**Exercise instructions**
Copy the text read from every one of the records below, line for line and unchanged, leaving the pictures out of your answer.

**Supplied information**
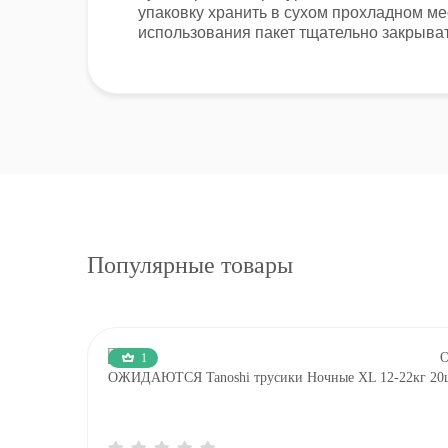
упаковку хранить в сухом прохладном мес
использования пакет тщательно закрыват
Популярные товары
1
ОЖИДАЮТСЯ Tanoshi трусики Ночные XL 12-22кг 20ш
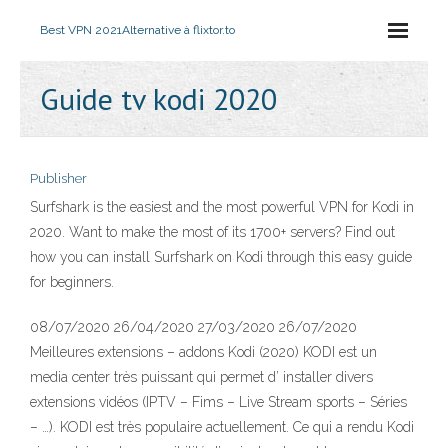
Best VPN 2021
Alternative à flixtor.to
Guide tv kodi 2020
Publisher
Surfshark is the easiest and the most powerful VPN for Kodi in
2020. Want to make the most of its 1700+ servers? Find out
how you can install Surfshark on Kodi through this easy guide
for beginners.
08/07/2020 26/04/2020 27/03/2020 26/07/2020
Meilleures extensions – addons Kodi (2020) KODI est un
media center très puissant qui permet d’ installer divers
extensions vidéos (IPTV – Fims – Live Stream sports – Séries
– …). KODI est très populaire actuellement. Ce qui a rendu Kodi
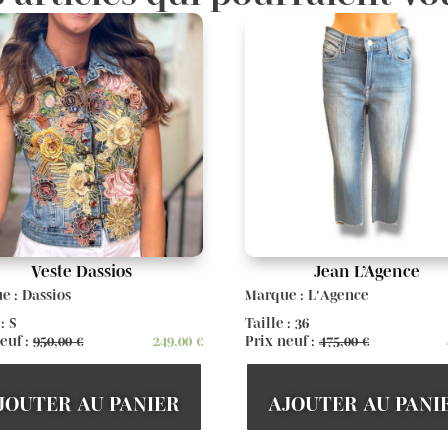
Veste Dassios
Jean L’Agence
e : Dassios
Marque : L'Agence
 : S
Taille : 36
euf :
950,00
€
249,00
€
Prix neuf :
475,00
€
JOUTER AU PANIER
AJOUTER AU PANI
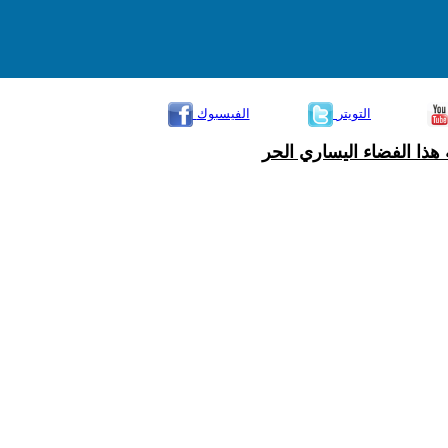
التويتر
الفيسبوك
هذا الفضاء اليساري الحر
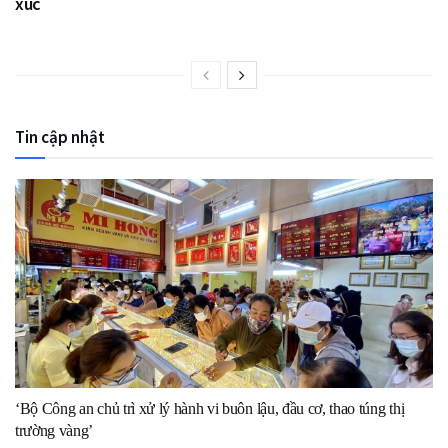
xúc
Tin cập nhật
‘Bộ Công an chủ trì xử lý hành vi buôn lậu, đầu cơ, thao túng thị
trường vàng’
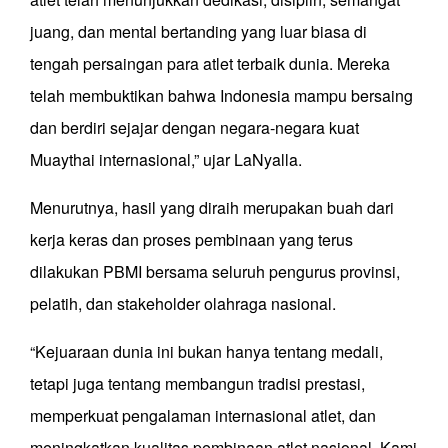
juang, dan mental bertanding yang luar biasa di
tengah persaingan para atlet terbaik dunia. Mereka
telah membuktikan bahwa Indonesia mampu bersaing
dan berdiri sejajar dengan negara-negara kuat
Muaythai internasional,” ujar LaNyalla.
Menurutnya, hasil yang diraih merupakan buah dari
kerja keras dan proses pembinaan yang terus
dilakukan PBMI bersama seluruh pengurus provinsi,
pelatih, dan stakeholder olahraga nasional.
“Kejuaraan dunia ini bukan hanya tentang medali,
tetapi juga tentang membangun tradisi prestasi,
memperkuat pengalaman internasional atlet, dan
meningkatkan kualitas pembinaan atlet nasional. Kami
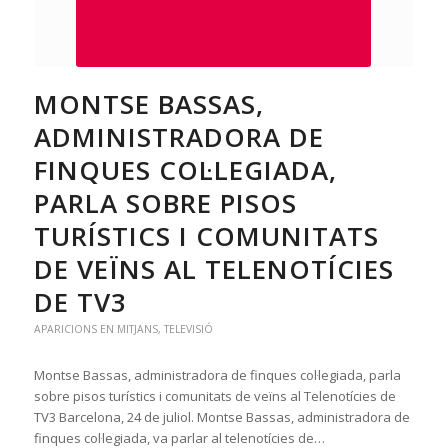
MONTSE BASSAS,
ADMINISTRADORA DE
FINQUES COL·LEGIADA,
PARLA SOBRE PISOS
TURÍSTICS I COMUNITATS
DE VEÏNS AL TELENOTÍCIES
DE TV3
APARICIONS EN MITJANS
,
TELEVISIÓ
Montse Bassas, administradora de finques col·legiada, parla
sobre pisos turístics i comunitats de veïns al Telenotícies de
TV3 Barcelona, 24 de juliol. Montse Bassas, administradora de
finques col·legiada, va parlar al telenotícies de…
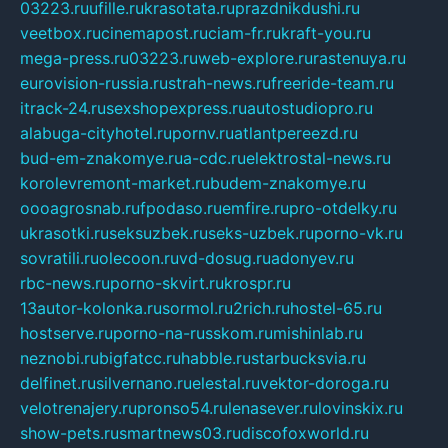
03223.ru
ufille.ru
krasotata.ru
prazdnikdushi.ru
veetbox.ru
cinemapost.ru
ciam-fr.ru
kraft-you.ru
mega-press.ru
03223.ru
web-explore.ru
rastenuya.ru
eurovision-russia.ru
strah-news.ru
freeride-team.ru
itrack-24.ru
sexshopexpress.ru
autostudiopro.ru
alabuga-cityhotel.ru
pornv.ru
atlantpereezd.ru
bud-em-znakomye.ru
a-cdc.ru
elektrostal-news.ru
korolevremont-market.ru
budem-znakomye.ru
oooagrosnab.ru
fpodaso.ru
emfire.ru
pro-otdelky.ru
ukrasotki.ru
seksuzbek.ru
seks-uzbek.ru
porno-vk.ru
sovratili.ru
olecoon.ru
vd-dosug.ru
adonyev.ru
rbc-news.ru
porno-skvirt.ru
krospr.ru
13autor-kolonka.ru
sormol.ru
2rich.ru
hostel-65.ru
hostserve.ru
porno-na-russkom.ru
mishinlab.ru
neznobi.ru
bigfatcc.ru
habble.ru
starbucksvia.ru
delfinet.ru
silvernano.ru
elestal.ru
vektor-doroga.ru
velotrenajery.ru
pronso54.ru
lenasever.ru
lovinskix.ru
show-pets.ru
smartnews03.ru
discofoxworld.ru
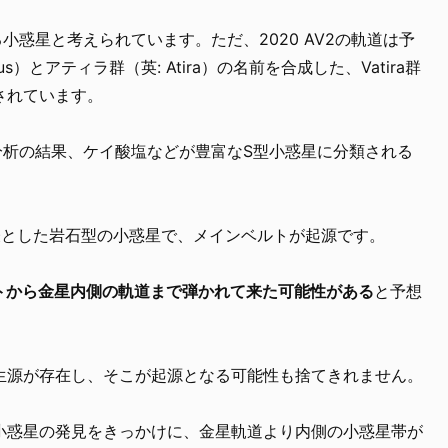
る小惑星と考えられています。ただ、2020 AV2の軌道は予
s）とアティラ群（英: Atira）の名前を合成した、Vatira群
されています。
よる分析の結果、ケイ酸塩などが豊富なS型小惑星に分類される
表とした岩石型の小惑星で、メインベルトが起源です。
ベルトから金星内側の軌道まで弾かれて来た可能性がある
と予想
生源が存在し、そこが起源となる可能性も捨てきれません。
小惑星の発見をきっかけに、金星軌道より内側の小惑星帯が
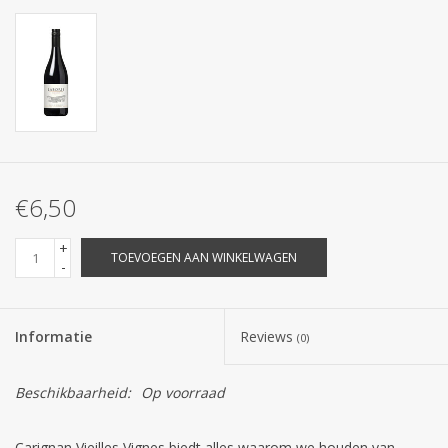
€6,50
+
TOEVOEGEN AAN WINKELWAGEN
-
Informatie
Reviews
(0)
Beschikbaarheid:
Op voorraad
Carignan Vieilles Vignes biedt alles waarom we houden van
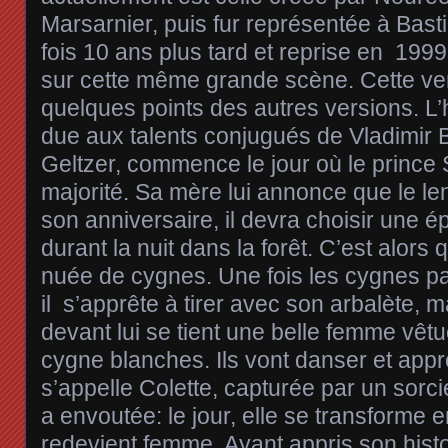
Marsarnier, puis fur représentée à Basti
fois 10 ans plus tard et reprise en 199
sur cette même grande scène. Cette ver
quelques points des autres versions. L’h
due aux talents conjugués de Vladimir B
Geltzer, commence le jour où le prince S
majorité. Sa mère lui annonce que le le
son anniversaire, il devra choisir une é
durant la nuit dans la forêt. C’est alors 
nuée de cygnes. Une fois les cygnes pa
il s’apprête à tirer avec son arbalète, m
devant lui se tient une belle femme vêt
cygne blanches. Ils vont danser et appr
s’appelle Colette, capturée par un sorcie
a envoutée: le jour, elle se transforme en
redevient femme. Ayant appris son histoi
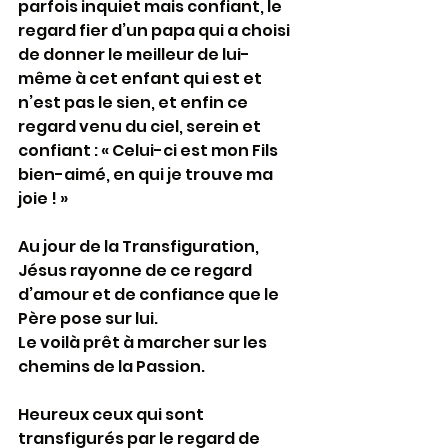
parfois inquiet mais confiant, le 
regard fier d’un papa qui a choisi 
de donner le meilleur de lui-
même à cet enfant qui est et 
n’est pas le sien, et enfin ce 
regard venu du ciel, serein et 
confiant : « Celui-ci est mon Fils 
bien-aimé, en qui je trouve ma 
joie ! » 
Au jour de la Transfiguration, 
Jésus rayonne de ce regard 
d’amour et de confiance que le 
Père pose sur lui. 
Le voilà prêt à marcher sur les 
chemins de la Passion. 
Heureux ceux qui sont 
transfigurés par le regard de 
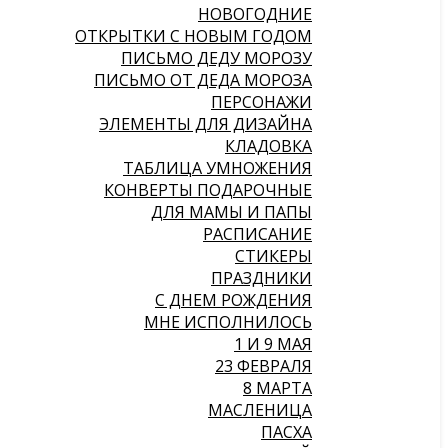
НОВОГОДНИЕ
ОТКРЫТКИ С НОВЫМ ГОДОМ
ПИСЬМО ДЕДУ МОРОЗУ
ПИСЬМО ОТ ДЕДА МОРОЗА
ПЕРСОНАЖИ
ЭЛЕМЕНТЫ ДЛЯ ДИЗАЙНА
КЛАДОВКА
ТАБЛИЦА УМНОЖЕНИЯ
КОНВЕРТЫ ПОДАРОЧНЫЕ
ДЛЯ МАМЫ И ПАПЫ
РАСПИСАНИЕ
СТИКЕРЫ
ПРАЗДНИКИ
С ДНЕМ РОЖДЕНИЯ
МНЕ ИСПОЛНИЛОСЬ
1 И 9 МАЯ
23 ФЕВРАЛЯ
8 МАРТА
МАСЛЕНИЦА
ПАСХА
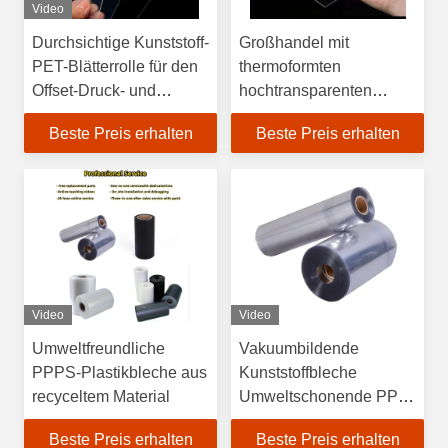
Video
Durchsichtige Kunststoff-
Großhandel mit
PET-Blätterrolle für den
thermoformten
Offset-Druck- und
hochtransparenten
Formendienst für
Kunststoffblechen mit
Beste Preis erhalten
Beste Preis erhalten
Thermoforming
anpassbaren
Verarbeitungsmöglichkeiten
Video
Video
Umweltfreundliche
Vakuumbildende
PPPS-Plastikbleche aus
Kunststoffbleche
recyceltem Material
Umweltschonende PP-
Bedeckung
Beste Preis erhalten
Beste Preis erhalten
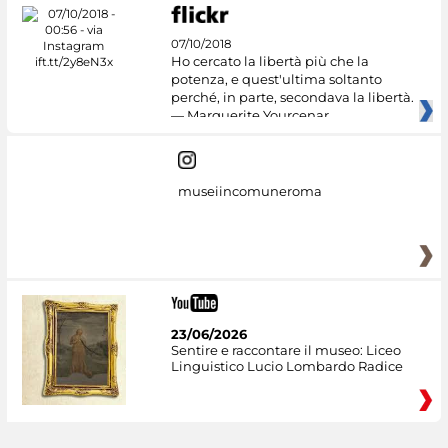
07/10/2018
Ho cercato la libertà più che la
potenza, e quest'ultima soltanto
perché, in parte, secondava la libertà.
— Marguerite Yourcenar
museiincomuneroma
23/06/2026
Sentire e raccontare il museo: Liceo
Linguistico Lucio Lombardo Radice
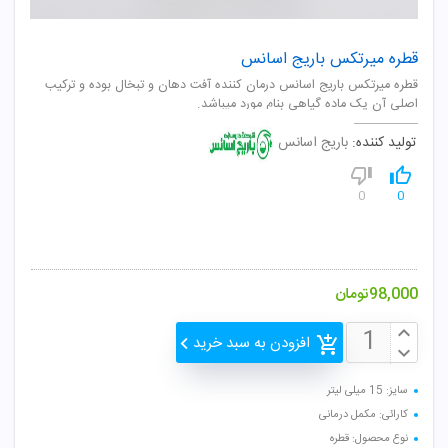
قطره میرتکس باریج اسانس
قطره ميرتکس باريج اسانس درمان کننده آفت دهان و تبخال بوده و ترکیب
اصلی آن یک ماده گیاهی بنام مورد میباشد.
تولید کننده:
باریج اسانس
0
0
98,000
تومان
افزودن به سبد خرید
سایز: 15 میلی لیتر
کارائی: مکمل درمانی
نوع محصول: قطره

**Reply to the exercise**
упаковку хранить в сухом прохладном мес
использования пакет тщательно закрыват
Популярные товары
1
ОЖИДАЮТСЯ Tanoshi трусики Ночные XL 12-22кг 20ш
Best VPN 2021
Alternative à flixtor.to
Guide tv kodi 2020
Publisher
Surfshark is the easiest and the most powerful VPN for Kodi in
2020. Want to make the most of its 1700+ servers? Find out
how you can install Surfshark on Kodi through this easy guide
for beginners.
08/07/2020 26/04/2020 27/03/2020 26/07/2020
Meilleures extensions – addons Kodi (2020) KODI est un
media center très puissant qui permet d’ installer divers
extensions vidéos (IPTV – Fims – Live Stream sports – Séries
– …). KODI est très populaire actuellement. Ce qui a rendu Kodi
Veste Dassios
Jean L’Agence
e : Dassios
Marque : L'Agence
 : S
Taille : 36
euf :
950,00
€
249,00
€
Prix neuf :
475,00
€
JOUTER AU PANIER
AJOUTER AU PANI
التويتر
الفيسبوك
هذا الفضاء اليساري الحر
xúc
Tin cập nhật
‘Bộ Công an chủ trì xử lý hành vi buôn lậu, đầu cơ, thao túng thị
trường vàng’
juang, dan mental bertanding yang luar biasa di
tengah persaingan para atlet terbaik dunia. Mereka
telah membuktikan bahwa Indonesia mampu bersaing
dan berdiri sejajar dengan negara-negara kuat
Muaythai internasional,” ujar LaNyalla.
Menurutnya, hasil yang diraih merupakan buah dari
kerja keras dan proses pembinaan yang terus
dilakukan PBMI bersama seluruh pengurus provinsi,
pelatih, dan stakeholder olahraga nasional.
“Kejuaraan dunia ini bukan hanya tentang medali,
tetapi juga tentang membangun tradisi prestasi,
memperkuat pengalaman internasional atlet, dan
meningkatkan kualitas pembinaan atlet nasional. Kami
MONTSE BASSAS,
ADMINISTRADORA DE
FINQUES COL·LEGIADA,
PARLA SOBRE PISOS
TURÍSTICS I COMUNITATS
DE VEÏNS AL TELENOTÍCIES
DE TV3
APARICIONS EN MITJANS
,
TELEVISIÓ
Montse Bassas, administradora de finques col·legiada, parla
sobre pisos turístics i comunitats de veïns al Telenotícies de
TV3 Barcelona, 24 de juliol. Montse Bassas, administradora de
finques col·legiada, va parlar al telenotícies de…
03223.ru
ufille.ru
krasotata.ru
prazdnikdushi.ru
veetbox.ru
cinemapost.ru
ciam-fr.ru
kraft-you.ru
mega-press.ru
03223.ru
web-explore.ru
rastenuya.ru
eurovision-russia.ru
strah-news.ru
freeride-team.ru
itrack-24.ru
sexshopexpress.ru
autostudiopro.ru
alabuga-cityhotel.ru
pornv.ru
atlantpereezd.ru
bud-em-znakomye.ru
a-cdc.ru
elektrostal-news.ru
korolevremont-market.ru
budem-znakomye.ru
oooagrosnab.ru
fpodaso.ru
emfire.ru
pro-otdelky.ru
ukrasotki.ru
seksuzbek.ru
seks-uzbek.ru
porno-vk.ru
sovratili.ru
olecoon.ru
vd-dosug.ru
adonyev.ru
rbc-news.ru
porno-skvirt.ru
krospr.ru
13autor-kolonka.ru
sormol.ru
2rich.ru
hostel-65.ru
hostserve.ru
porno-na-russkom.ru
mishinlab.ru
neznobi.ru
bigfatcc.ru
habble.ru
starbucksvia.ru
delfinet.ru
silvernano.ru
elestal.ru
vektor-doroga.ru
velotrenajery.ru
pronso54.ru
lenasever.ru
lovinskix.ru
show-pets.ru
smartnews03.ru
discofoxworld.ru
る小惑星と考えられています。ただ、2020 AV2の軌道は予
s）とアティラ群（英: Atira）の名前を合成した、Vatira群
されています。
よる分析の結果、ケイ酸塩などが豊富なS型小惑星に分類される
表とした岩石型の小惑星で、メインベルトが起源です。
ベルトから金星内側の軌道まで弾かれて来た可能性がある
と予想
生源が存在し、そこが起源となる可能性も捨てきれません。
小惑星の発見をきっかけに、金星軌道より内側の小惑星帯が
€6,50
+
TOEVOEGEN AAN WINKELWAGEN
-
Informatie
Reviews
(0)
Beschikbaarheid:
Op voorraad
Carignan Vieilles Vignes biedt alles waarom we houden van
Marsarnier, puis fur représentée à Basti
fois 10 ans plus tard et reprise en 199
sur cette même grande scène. Cette ver
quelques points des autres versions. L’h
due aux talents conjugués de Vladimir B
Geltzer, commence le jour où le prince S
majorité. Sa mère lui annonce que le le
son anniversaire, il devra choisir une é
durant la nuit dans la forêt. C’est alors 
nuée de cygnes. Une fois les cygnes pa
il s’apprête à tirer avec son arbalète, m
devant lui se tient une belle femme vêt
cygne blanches. Ils vont danser et appr
s’appelle Colette, capturée par un sorcie
a envoutée: le jour, elle se transforme en
redevient femme. Ayant appris son histoi
parfois inquiet mais confiant, le 
regard fier d’un papa qui a choisi 
de donner le meilleur de lui-
même à cet enfant qui est et 
n’est pas le sien, et enfin ce 
regard venu du ciel, serein et 
confiant : « Celui-ci est mon Fils 
bien-aimé, en qui je trouve ma 
joie ! » 
Au jour de la Transfiguration, 
Jésus rayonne de ce regard 
d’amour et de confiance que le 
Père pose sur lui. 
Le voilà prêt à marcher sur les 
chemins de la Passion. 
Heureux ceux qui sont 
transfigurés par le regard de 
НОВОГОДНИЕ
ОТКРЫТКИ С НОВЫМ ГОДОМ
ПИСЬМО ДЕДУ МОРОЗУ
ПИСЬМО ОТ ДЕДА МОРОЗА
ПЕРСОНАЖИ
ЭЛЕМЕНТЫ ДЛЯ ДИЗАЙНА
КЛАДОВКА
ТАБЛИЦА УМНОЖЕНИЯ
КОНВЕРТЫ ПОДАРОЧНЫЕ
ДЛЯ МАМЫ И ПАПЫ
РАСПИСАНИЕ
СТИКЕРЫ
ПРАЗДНИКИ
С ДНЕМ РОЖДЕНИЯ
МНЕ ИСПОЛНИЛОСЬ
1 И 9 МАЯ
23 ФЕВРАЛЯ
8 МАРТА
МАСЛЕНИЦА
ПАСХА
Video
Durchsichtige Kunststoff-
Großhandel mit
PET-Blätterrolle für den
thermoformten
Offset-Druck- und
hochtransparenten
Formendienst für
Kunststoffblechen mit
Beste Preis erhalten
Beste Preis erhalten
Thermoforming
anpassbaren
Verarbeitungsmöglichkeiten
Video
Video
Umweltfreundliche
Vakuumbildende
PPPS-Plastikbleche aus
Kunststoffbleche
recyceltem Material
Umweltschonende PP-
Bedeckung
Beste Preis erhalten
Beste Preis erhalten
07/10/2018
Ho cercato la libertà più che la
potenza, e quest'ultima soltanto
perché, in parte, secondava la libertà.
— Marguerite Yourcenar
museiincomuneroma
23/06/2026
Sentire e raccontare il museo: Liceo
Linguistico Lucio Lombardo Radice
قطره میرتکس باریج اسانس
قطره ميرتکس باريج اسانس درمان کننده آفت دهان و تبخال بوده و ترکیب
اصلی آن یک ماده گیاهی بنام مورد میباشد.
تولید کننده:
باریج اسانس
0
0
98,000
تومان
افزودن به سبد خرید
سایز: 15 میلی لیتر
کارائی: مکمل درمانی
نوع محصول: قطره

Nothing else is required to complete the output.